Improving Patient Safety During Postoperative Handoffs
Abstract & Commentary
By David J. Pierson, MD, Professor Emeritus, Pulmonary and Critical Care Medicine, University of Washington, Seattle.
This article originally appeared in the June 2012 issue of Critical Care Alert. It was peer reviewed by William Thompson, MD. Dr. Thompson is Associate Professor of Medicine, University of Washington, Seattle. Drs. Pierson and Thompson report no financial relationships relevant to this field of study.
Synopsis: This comprehensive review on postoperative patient handoffs confirms that they are high-risk events associated with adverse patient outcomes, and permits the identification of several strategies likely to improve the process despite the incompleteness and other limitations of the existing literature.
Source: Segall N, et al, on behalf of the Durham VA Patient Safety Center of Inquiry. Can we make postoperative patient handovers safer? A systematic review of the literature. Anesth Analg 2012; Apr 27. [Epub ahead of print.]
A patient handover, or handoff, in health care can be defined as the transfer of information, professional responsibility, and accountability between individuals and teams. Handoffs represent a time of particular patient vulnerability to complications and medical errors, and with the current focus on safety an increasing amount of attention has been devoted to characterizing and improving them. One context in which handoffs are especially frequent, and patients especially susceptible to adverse events, is transfer to the post-anesthesia unit or ICU after anesthesia and surgery. This study by Segall and colleagues of the Durham VA Patient Safety Center of Inquiry in North Carolina sought to better characterize current practices in patient handoffs in this setting, and to identify strategies for improving the process.
The authors conducted an extensive literature search via PubMed and other databases using search terms intended to discover all studies and other publications related to postoperative handoffs. They classified candidate articles into four categories of study design and potential transferability of findings and recommendations, with Category 1 being comprehensive, intervention-based studies having strong design and potentially generalizable results, and Category 4 being published opinions and reviews, potentially useful for identifying evidence gaps, limitations, and perspectives. Segall et al thoroughly reviewed all appropriate articles and summarized them in a series of comprehensive tables included in the article and its appendices.
From more than 500 publications, 31 articles dealing with postoperative handoffs were reviewed in detail. Of these, 24 provided recommendations for structuring the handoff process, in 14 instances basing this on some sort of evidence. Only four studies were comprehensive, intervention-based investigations qualifying for Category 1 status. Five more included some level of evaluation and were classified in Category 2; 18 were cross-sectional studies (Category 3) characterizing current post-surgery handoff practices. With one exception, all the studies were published since 2000, and 14 of them in 2010 and 2011.
Despite the wide variation in study design and article quality, Segall et al report that they identified a number of common barriers to safe, effective postoperative handoffs. The latter fell into six general categories: incomplete information transfer; other communication issues such as inaccurate information, inconsistency, poor organization, and information overload; the intrusion of clinical activities and other distractions into the handoff process; inconsistency and incompleteness of the transferring and/or receiving teams; failure of effective execution of clinical tasks; and lack of standardization. Based on their review, the authors listed a number of strategies for improving the safety and effectiveness of postoperative handoffs that were strongly supported by the existing evidence and authoritative opinion. Further, based on their findings they created an extensive list of patient information that should be included in verbal and written handoffs; the complete list is included in the article's appendix.

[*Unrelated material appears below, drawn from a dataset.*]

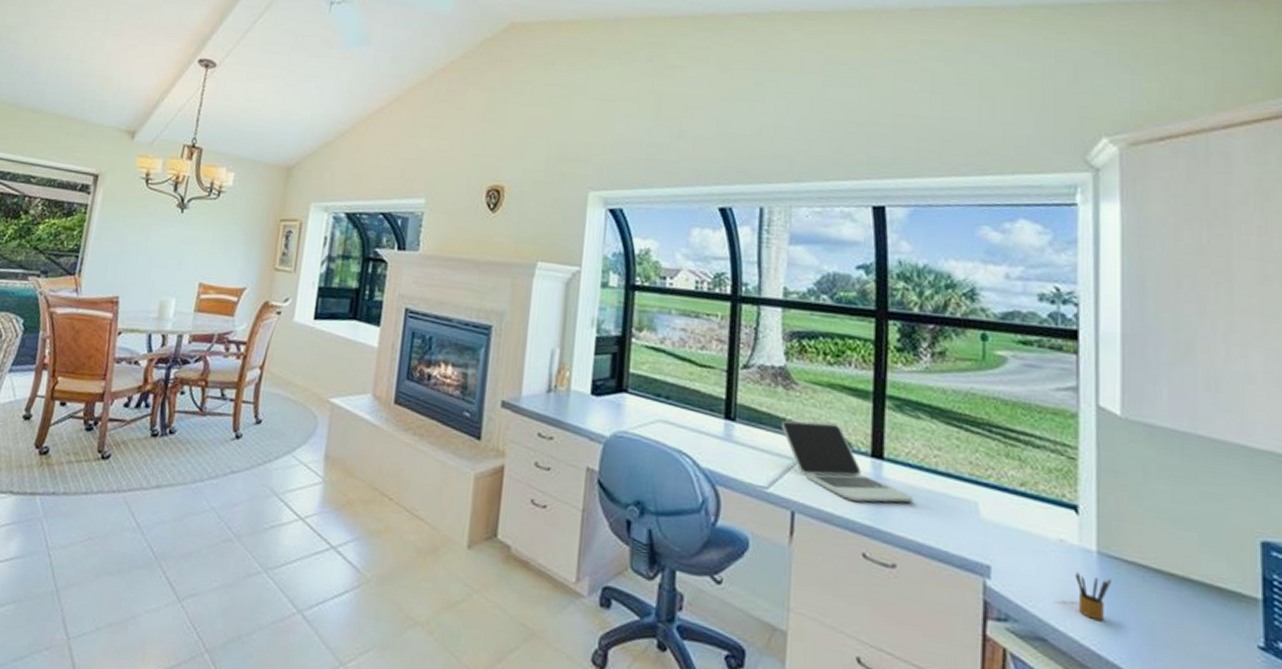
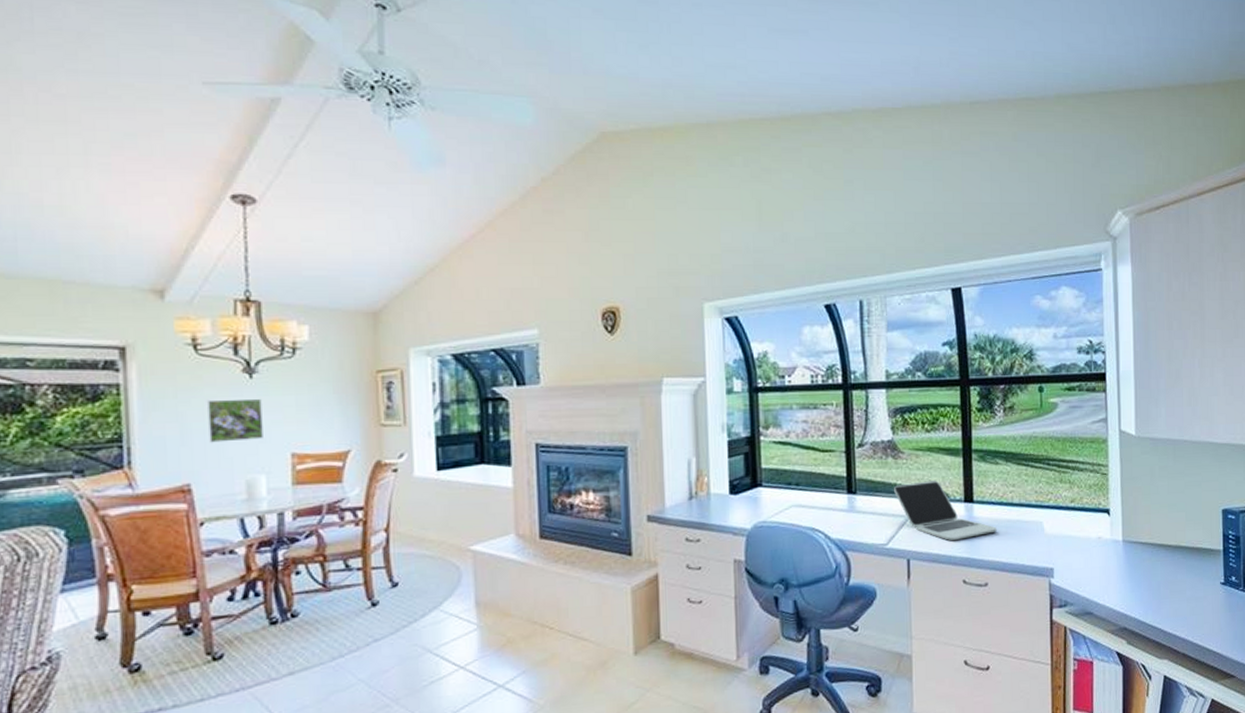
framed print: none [139,226,186,267] -> present [206,398,263,443]
pencil box: present [1075,571,1111,621] -> none [1109,558,1132,590]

This article confirms the findings of numerous previous publications about postoperative patient handoffs: they are characterized by poor teamwork and communication, processes of care are poorly structured and described, nurses and staff are often distracted by other work, and vital information is often unavailable or poorly organized. The literature review also documents a strong association between poor-quality handoffs and adverse events affecting patients, although as the authors point out it is not possible to be sure here about causation.
There are numerous potential limitations in this study, as the authors also discuss. Curiously, the four Category 1 (best designed) studies all dealt with pediatric cardiac surgery patients. Despite the limitations, however, the marked agreement about what is wrong with postoperative patient handoffs and what should ideally be done about it, gleaned from a diverse and extensive literature, represents a great deal of practical experience and collective clinical wisdom. The recommendations are not all based on best-quality evidence, but their broad implementation would surely improve both patient care and the work environment for many clinicians who participate in postoperative ICU management.